Credit: Wikimedia Commons

We all have a skin microbiome - the community of millions of microbes (bacteria, fungi, viruses) that normally live on the skin. New research shows that when we get the ears pierced and start to wear earrings, it causes a disruption to the skin microbiome of the earlobes, and there is an actual shift to different microbes. A new normal develops.

The researchers found that before piercing, the earlobe skin to be pierced is disinfected (which disrupts and kills off microbes), and then after the piercing and insertion of an earring that area of the skin is permanently more moist - thus there is a shift in the community of microbes (their composition). It becomes more complex, with a greater variety of microbes, and some moisture loving species move in.

Therefore. the researchers say that ear piercing represents "ecosystem engineering on the human body". Yes. And wow.

From Science Alert: After an Ear Piercing, Your Skin Microbiome Changes in a Fundamental Way

You may not have ever realized it, but there are many trillions of microorganisms living on our skin – and puncturing the skin and inserting a metal object, also known as getting a piercing, creates a significant shift in that microbiome.

A team from McGill University in Canada, in partnership with a local tattoo parlor, collected skin swabs from 28 volunteers who were getting ear piercings.
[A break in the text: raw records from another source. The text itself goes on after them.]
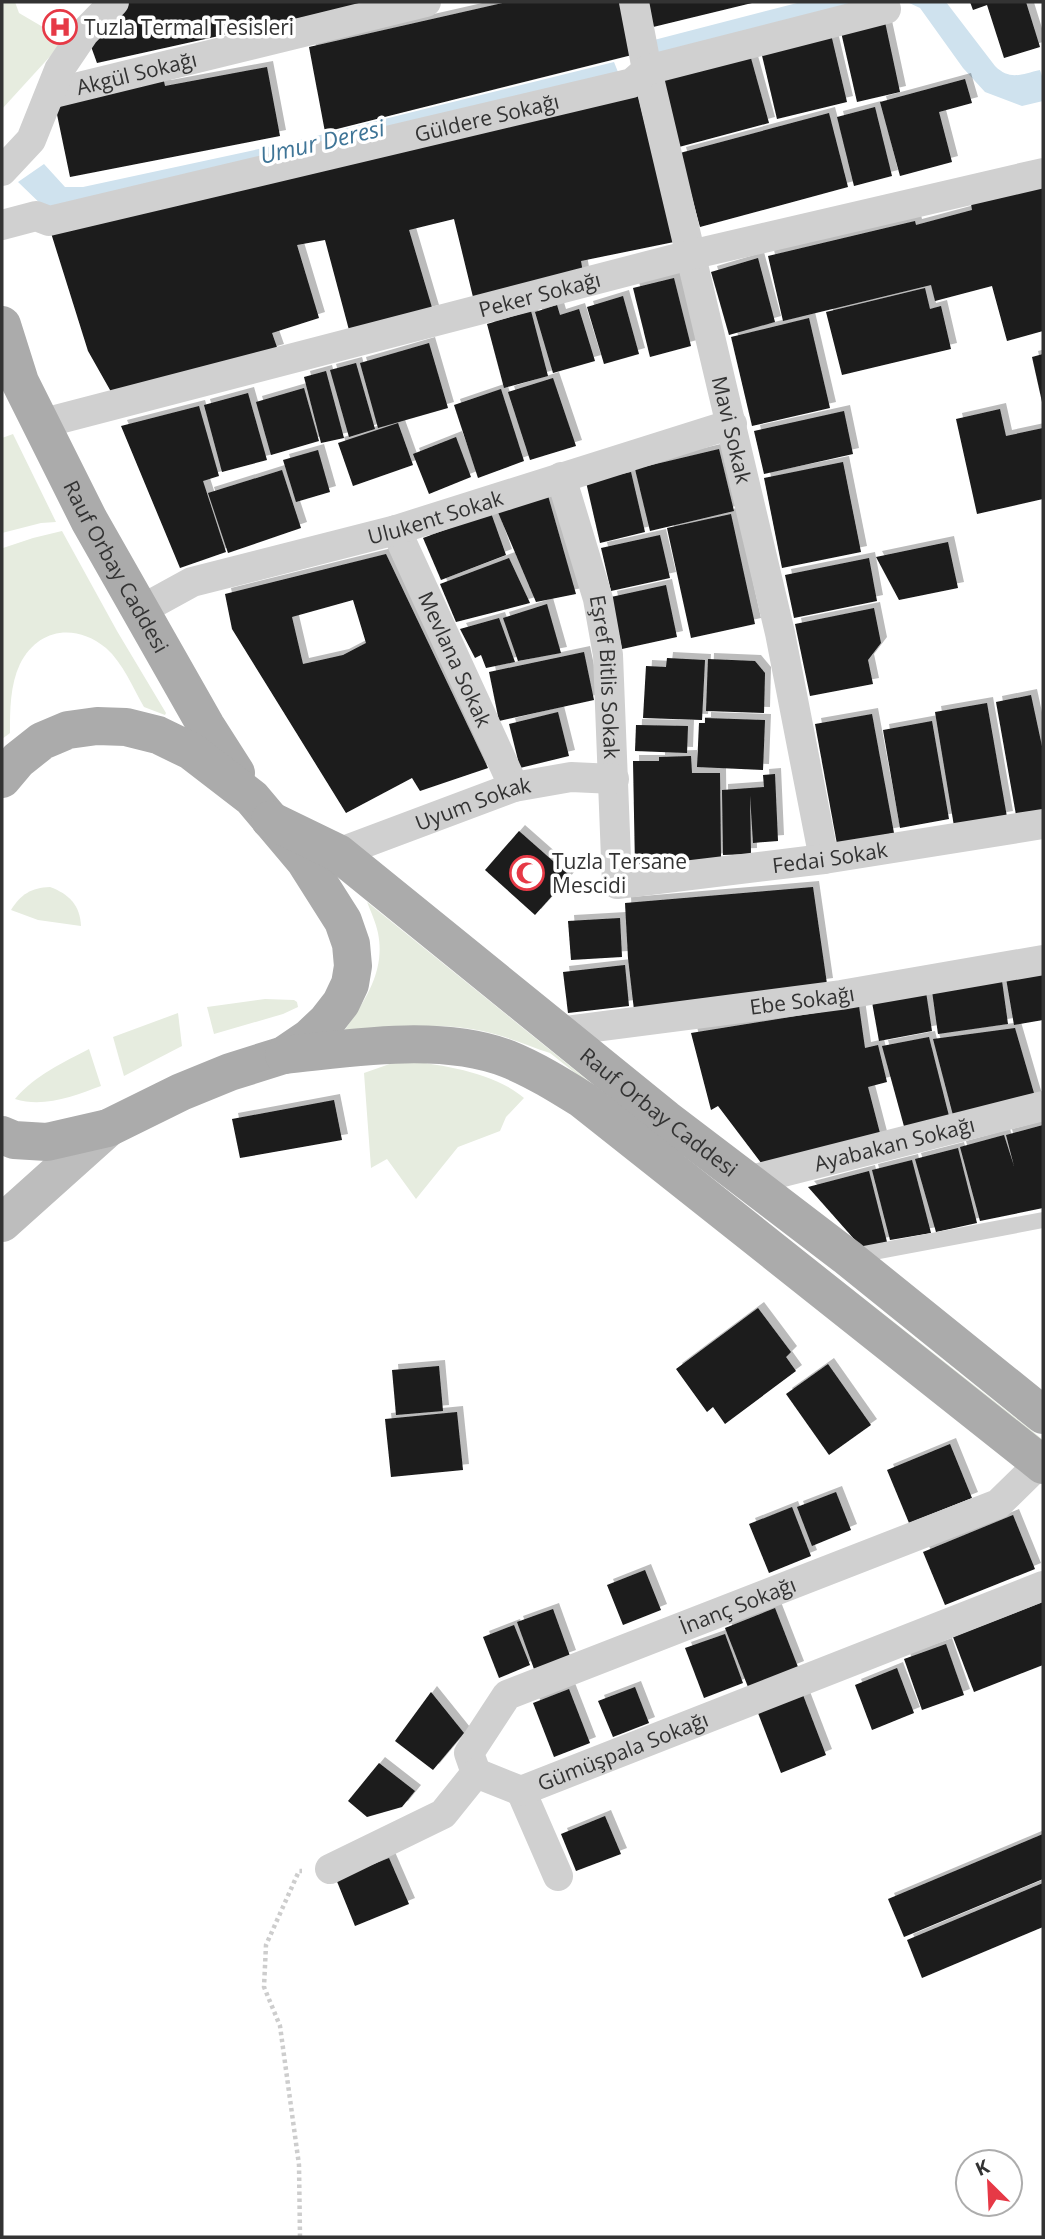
<svg xmlns="http://www.w3.org/2000/svg" width="1045" height="2239" font-family="'Open Sans',sans-serif">
<style>
.green{fill:#e6ecdf}
.water{fill:#cfe2ee}
.building{fill:#1a1a1a;fill-rule:evenodd;filter:url(#shadow)}
.lines{fill:none;stroke-linecap:round;stroke-linejoin:round}
.path{stroke:#cdcdcd;stroke-width:4.5;stroke-dasharray:3.5 3.5;stroke-linecap:butt}
.lane{stroke:#d0d0d0;stroke-width:16}
.street{stroke:#d0d0d0;stroke-width:30}
.secondary{stroke:#bdbdbd;stroke-width:38}
.primary{stroke:#ababab;stroke-width:38}
.labels{text-anchor:middle;dominant-baseline:central;stroke-width:7;stroke-linejoin:round;paint-order:stroke}
.poi-label{font-size:21px;fill:#333;stroke:#fff;text-anchor:start}
.street-label{font-size:21px;fill:#333;stroke:#fff}
.water-label{font-size:23px;font-style:italic;fill:#3f7597;stroke:#fff}
</style>
<defs>
<filter id="shadow"><feDropShadow dx="6" dy="-6" stdDeviation="0" flood-color="#0004"/></filter>
</defs>
<rect width="100%" height="100%" fill="#fff"/>
<!-- green -->
<g class="green">
<polygon points="2,2 15,2 19,13 65,40 2,109"/>
<polygon points="13,434 56,522 41,523 2,533 2,438"/>
<path d="M62 531 117 631 166 713 165 715 144 707C133 688 123 663 106 648 76 623 38 628 20 664 10 685 10 710 10 733L2 739 3 548 33 538Z"/>
<path d="M50 887C69 894 80 905 81 926L38 920 11 910C21 894 31 888 50 887Z"/>
<path d="M367 902 633 1117 1031 1430 1043 1440V1444L550 1053C532 1047 515 1040 498 1035 447 1020 394 1027 342 1034 363 1003 386 973 378 933 376 923 371 912 367 902Z"/>
<polygon points="265,999 294,1000 297,1002 298,1007 283,1014 214,1034 207,1007"/>
<polygon points="178,1013 182,1046 124,1076 113,1037"/>
<path d="M89 1049 101 1086C74 1096 44 1108 15 1099 34 1076 64 1062 89 1049Z"/>
<path d="M401 1060C441 1065 492 1071 524 1098L506 1117 500 1131 458 1147 416 1199 387 1159 371 1168 364 1073Z"/>
</g>
<!-- water -->
<g class="water">
<polygon points="801,2 889,2 660,62 654,40"/>
<path d="M907 2H946L995 66C1010 81 1022 74 1040 70L1043 79V101L1022 106 985 92 963 68 920 8Z"/>
<polygon points="614,62 618,72 47,210 18,182 44,164 65,187 83,187 296,141"/>
</g>
<!-- building -->
<g class="building">
<polygon points="124,2 368,2 368,3 97,63 88,38"/>
<polygon points="507,2 621,2 636,54 325,132 309,47"/>
<polygon points="643,2 752,2 752,3 649,28"/>
<polygon points="970,2 1026,2 1040,47 1004,58 987,5 973,10"/>
<polygon points="885,22 900,92 857,102 841,32"/>
<polygon points="830,30 847,102 777,119 760,47"/>
<polygon points="749,51 769,123 679,147 659,75"/>
<polygon points="267,67 280,136 70,177 54,100 163,77 165,86"/>
<polygon points="965,79 972,103 939,112 952,162 900,176 880,102"/>
<polygon points="638,96 674,242 581,261 583,273 473,297 454,219 409,230 433,311 349,330 325,240 297,245 319,318 272,333 278,350 114,397 88,351 51,233"/>
<polygon points="875,107 892,176 854,186 837,117"/>
<polygon points="829,113 848,187 700,227 680,153"/>
<polygon points="1043,185 1043,331 1007,341 992,286 935,301 931,285 783,321 768,256 915,221 916,225 972,210 971,204"/>
<polygon points="758,258 775,322 729,335 711,272"/>
<polygon points="674,278 691,346 650,357 633,288"/>
<polygon points="925,288 930,309 941,306 951,349 842,375 826,312"/>
<polygon points="623,296 639,354 604,364 587,307"/>
<polygon points="557,305 560,315 579,309 595,361 553,373 535,312"/>
<polygon points="531,311 548,376 504,388 487,324"/>
<polygon points="809,318 830,408 752,426 731,337"/>
<polygon points="429,343 448,408 378,428 360,363"/>
<polygon points="1043,354 1043,402 1042,402 1032,357"/>
<polygon points="356,363 375,429 349,437 330,370"/>
<polygon points="326,371 344,438 321,443 304,377"/>
<polygon points="553,378 576,446 530,460 508,392"/>
<polygon points="304,388 319,441 271,455 256,402"/>
<polygon points="501,389 524,461 478,478 454,405"/>
<polygon points="248,393 267,460 222,472 204,405"/>
<polygon points="199,406 219,476 203,481 226,552 180,568 121,426"/>
<polygon points="1000,409 1006,436 1043,428 1043,499 977,514 956,419"/>
<polygon points="844,411 853,454 764,474 754,431"/>
<polygon points="398,423 413,465 353,486 338,443"/>
<polygon points="456,437 471,477 429,494 413,454"/>
<polygon points="719,449 734,511 650,531 635,469"/>
<polygon points="318,450 330,492 296,502 283,460"/>
<polygon points="843,462 861,552 782,568 764,478"/>
<polygon points="282,470 301,528 228,553 208,493"/>
<polygon points="631,472 645,532 600,543 586,482"/>
<polygon points="547,492 576,594 536,602 497,510"/>
<polygon points="491,513 506,555 441,580 423,538"/>
<polygon points="731,514 755,624 691,638 667,528"/>
<polygon points="660,535 670,578 611,591 601,548"/>
<polygon points="948,542 958,588 899,600 876,557"/>
<path d="M386 554 488 768 420 791 412 778 346 813 232 629 225 594ZM353 600 366 643 343 655 303 664 292 617Z"/>
<polygon points="509,558 530,603 456,622 440,584"/>
<polygon points="869,558 877,601 794,618 785,575"/>
<polygon points="666,585 677,637 622,649 611,597"/>
<polygon points="547,604 561,653 518,661 503,618"/>
<polygon points="874,608 881,643 868,660 873,684 810,696 795,624"/>
<polygon points="499,618 515,662 486,668 481,655 475,658 460,629"/>
<polygon points="584,652 594,700 499,721 489,672"/>
<polygon points="667,658 705,660 702,720 643,718 646,666 666,667"/>
<polygon points="708,659 755,661 765,673 764,713 706,711"/>
<polygon points="1031,695 1043,751 1043,811 1016,815 996,702"/>
<polygon points="987,703 1007,817 954,826 935,712"/>
<polygon points="558,712 569,756 520,768 509,724"/>
<polygon points="872,714 894,833 837,844 815,724"/>
<polygon points="705,718 765,720 763,770 697,767 699,723 705,723"/>
<polygon points="932,721 949,819 900,828 883,730"/>
<polygon points="636,725 688,726 687,753 635,751"/>
<polygon points="691,756 692,773 720,773 721,859 635,867 633,761 659,761 659,757"/>
<polygon points="775,774 778,841 753,843 750,795 751,854 723,855 722,790 764,787 763,775"/>
<polygon points="519,831 570,876 535,915 485,870"/>
<polygon points="813,887 827,984 634,1010 628,958 625,903"/>
<polygon points="620,918 622,957 571,960 568,921"/>
<polygon points="625,965 629,1006 568,1013 563,972"/>
<polygon points="1042,972 1043,1020 1014,1025 1006,978"/>
<polygon points="1002,981 1008,1024 938,1034 932,991"/>
<polygon points="926,992 932,1031 879,1041 872,1002"/>
<polygon points="859,1006 865,1048 878,1045 887,1082 868,1087 881,1137 765,1168 718,1106 711,1110 691,1033"/>
<polygon points="1015,1028 1036,1100 954,1119 933,1039"/>
<polygon points="929,1037 950,1120 905,1130 882,1046"/>
<polygon points="334,1100 342,1140 240,1158 232,1119"/>
<polygon points="1043,1125 1043,1208 980,1221 960,1147 1004,1135 1014,1166 1006,1135"/>
<polygon points="958,1148 977,1223 936,1232 915,1159"/>
<polygon points="912,1160 931,1233 890,1240 872,1170"/>
<polygon points="869,1171 887,1242 862,1248 808,1187"/>
<polygon points="758,1308 791,1352 786,1357 796,1371 725,1424 713,1407 707,1412 676,1369"/>
<polygon points="828,1364 871,1425 829,1455 786,1394"/>
<polygon points="439,1366 443,1411 396,1415 392,1370"/>
<polygon points="457,1412 463,1470 391,1477 385,1419"/>
<polygon points="950,1444 972,1498 909,1523 887,1470"/>
<polygon points="836,1492 851,1530 812,1546 797,1507"/>
<polygon points="792,1507 811,1556 769,1573 749,1524"/>
<polygon points="1013,1515 1035,1569 945,1605 923,1552"/>
<polygon points="645,1570 661,1610 623,1625 607,1585"/>
<polygon points="1043,1602 1043,1665 974,1692 953,1637"/>
<polygon points="775,1608 798,1667 748,1687 725,1628"/>
<polygon points="553,1609 570,1656 534,1669 517,1622"/>
<polygon points="514,1625 530,1665 499,1678 483,1637"/>
<polygon points="725,1634 743,1683 704,1698 685,1648"/>
<polygon points="946,1644 964,1695 922,1710 904,1659"/>
<polygon points="897,1668 914,1713 872,1730 855,1685"/>
<polygon points="635,1687 649,1723 613,1737 598,1701"/>
<polygon points="569,1689 590,1743 554,1757 533,1703"/>
<polygon points="431,1692 464,1733 433,1770 395,1741"/>
<polygon points="803,1695 826,1755 781,1773 758,1713"/>
<polygon points="379,1763 415,1791 402,1807 367,1817 348,1801"/>
<polygon points="605,1816 621,1854 576,1871 561,1834"/>
<polygon points="1043,1834 1043,1879 904,1937 888,1899"/>
<polygon points="389,1858 409,1904 355,1926 336,1879"/>
<polygon points="1043,1883 1043,1927 922,1978 907,1940"/>
</g>
<g class="lines">
<!-- path -->
<polyline class="path" points="300,2237 299,2165 280,2026 264,1987 266,1945 299,1871 302,1871"/>
<!-- lane -->
<polyline class="lane" points="853,1256 1043,1220"/>
<!-- street -->
<g class="street">
<path id="s1" d="M634 2 647 70 780 633 824 859"/>
<path id="s2" d="M50 94 426 2"/>
<polyline points="2,171 31,140 59,70 84,33 114,2"/>
<path id="s3" d="M2 225 36 216 49 221 632 83 647 70 886 9"/>
<path id="s4" d="M40 424 690 255 1043 173"/>
<path id="s5" d="M561 477 598 599 608 655 617 884 824 859 1043 824"/>
<path id="s6" d="M396 530 514 787"/>
<path id="s7" d="M141 610 192 582 396 530 732 424"/>
<path id="s8" d="M338 853 514 787 571 777 614 779"/>
<path id="s9" d="M557 1032 841 995 1043 960"/>
<path id="s10" d="M747 1181 1043 1106"/>
<path id="s11" d="M476 1773 469 1753 507 1695 998 1504 1040 1463"/>
<polyline points="521,1791 558,1876"/>
<path id="s12" d="M330 1869 443 1814 476 1773 521 1791 1043 1586"/>
</g>
<!-- secondary -->
<polyline class="secondary" points="2,1223 108,1128"/>
<!-- primary -->
<g class="primary">
<path id="s13" d="M2 325 20 382 89 520 206 726 236 773"/>
<polyline points="2,779 18,760 42,741 68,730 97,726 126,727 158,735 191,751 252,798 305,861 343,921 351,944 353,966 350,984 341,1003 327,1021 309,1038 284,1055 230,1072 181,1092 108,1128 47,1142 14,1140 2,1135"/>
<path id="s14" d="M270 820 338 853 666 1119 847 1257 1043 1415"/>
<path d="M284 1055C355 1048 440 1033 508 1059 535 1070 559 1085 583 1100L1043 1465"/>
</g>
</g>
<!-- icons -->
<defs>
<g id="hospital-ring" transform="scale(1.75)"><circle r="9.5" fill="#fff" stroke="#e63946" stroke-width="1.5"/><path d="M-5-5h3v3.5h4V-5h3V5h-3V1.5h-4V5h-3Z" fill="#e63946"/></g>
<g id="mosque-ring" transform="scale(1.75)"><circle r="9.5" fill="#fff" stroke="#e63946" stroke-width="1.5"/><path d="M3.5-4.9A6 6 0 1 0 3.5 4.9A5 5 0 1 1 3.5-4.9Z" fill="#e63946"/></g>
</defs>
<g fill-rule="evenodd">
<use href="#hospital-ring" x="60" y="27"/>
<use href="#mosque-ring" x="527" y="873"/>
</g>
<g class="labels">
<!-- poi labels -->
<g class="poi-label">
<text x="84" y="27">Tuzla Termal Tesisleri</text>
<text x="552" y="861">Tuzla Tersane<tspan x="552" dy="24">Mescidi</tspan></text>
</g>
<!-- street labels -->
<g class="street-label">
<text stroke="none"><textPath href="#s2" startOffset="89">Akgül Sokağı</textPath></text>
<text stroke="none"><textPath href="#s3" startOffset="499">Güldere Sokağı</textPath></text>
<text stroke="none"><textPath href="#s4" startOffset="516">Peker Sokağı</textPath></text>
<text stroke="none"><textPath href="#s1" startOffset="439">Mavi Sokak</textPath></text>
<text stroke="none"><textPath href="#s7" startOffset="310">Ulukent Sokak</textPath></text>
<text stroke="none"><textPath href="#s13" startOffset="268">Rauf Orbay Caddesi</textPath></text>
<text stroke="none"><textPath href="#s6" startOffset="142">Mevlana Sokak</textPath></text>
<text stroke="none"><textPath href="#s5" startOffset="206">Eşref Bitlis Sokak</textPath></text>
<text stroke="none"><textPath href="#s8" startOffset="144">Uyum Sokak</textPath></text>
<text stroke="none"><textPath href="#s5" startOffset="628">Fedai Sokak</textPath></text>
<text stroke="none"><textPath href="#s9" startOffset="247">Ebe Sokağı</textPath></text>
<text stroke="none"><textPath href="#s14" startOffset="488">Rauf Orbay Caddesi</textPath></text>
<text stroke="none"><textPath href="#s10" startOffset="152">Ayabakan Sokağı</textPath></text>
<text stroke="none"><textPath href="#s11" startOffset="338">İnanç Sokağı</textPath></text>
<text stroke="none"><textPath href="#s12" startOffset="336">Gümüşpala Sokağı</textPath></text>
</g>
<!-- water labels -->
<g class="water-label">
<text transform="translate(322 141) rotate(-13)">Umur Deresi</text>
</g>
</g>
<!-- border -->
<rect width="1045" height="2239" fill="none" stroke="#333333" stroke-width="7"/>
<!-- north arrow -->
<g transform="translate(989 2183) rotate(336)"><circle r="33" fill="#ffffff" stroke="#adadad" stroke-width="2"/>
<path d="M0-5L12 26L0 18L-12 26Z" fill="#e63946"/>
<text y="-10" font-size="19" font-weight="bold" text-anchor="middle" fill="#333333">K</text>
</g>
</svg>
The swabbing began before the piercing, and samples were collected for the next two weeks.

The researchers wanted to take a closer look at how this sudden change in the microbiome environment – potentially shifting everything from the shape of the skin to its temperature – would affect the lives of the microorganisms living nearby.

From the perspective of the bacteria, eukaryotes, and other microscopic critters that call the skin home, a piercing is a cataclysmic, apocalyptic event – like a giant earthquake or a meteor strike – and that was borne out in the microbiome analysis.

"We found that, over time, the new piercing environment was significantly associated with greater biodiversity and ecological complexity, with fundamental differences in the nature of biotic interactions compared to exposed earlobe skin," write the researchers in their published paper.

As the team notes, the piercing process starts with the sterilization of the skin, effectively clearing the 'ground' of microbes and providing a new space for a new microbial community to move into.

After that, a greater biodiversity and ecological complexity was observed. In terms of microbiota, these areas began to match other moist patches of skin more closely, like those you would find in the armpit or the nose.

The Staphylococcus epidermidis and Cutibacterium acnes bacterias were found to be particularly prevalent around piercings. They're both potentially dangerous, but when they exist together in the same spot, they tend to keep each other in balance.